A pang of guilt hit me in my chest.

She was right. I'd been ignoring her since Jarad died and it's been months. I'm still hurting but I'm getting through it. I'm managing but all the while I'd just left her in the dust.

"Baby I'm so sorry" I mumbled into her shoulder. "I've been taking you for granted for so long baby-girl I don't deserve your love but please....please" I felt tears beginning to roll down my face. I'd simply been letting her die beside me without even sparing her a glance.

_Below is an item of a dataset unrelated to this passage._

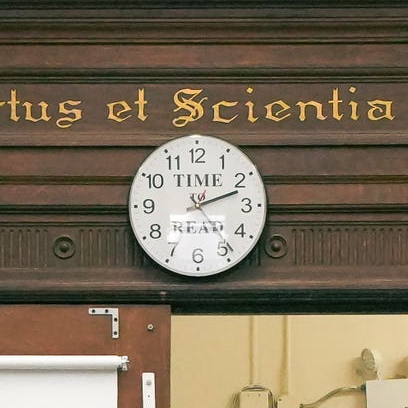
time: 2:23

"Please baby, I swear I'll take better care of you baby, just please don't leave me" I let myself cry into her shoulder. "Please, I can't lose anybody else (Y/n). I know I've been taking you for granted lately but I swear all of that will change just please don't go" My voice cracked as I let out a silent sob unto her shirt.

She smelled like weed and chocolate.

She always smelled so good.

"I'm sorry Stokeley I ju-"

"I'm the one that should be sorry (Y/n). Because you're right. I left you all alone, knowing everything and still just leaving you to fend for yourself like that. I'm a terrible person but I swear baby, I'll make this right because I know that We All Need Saving sometimes."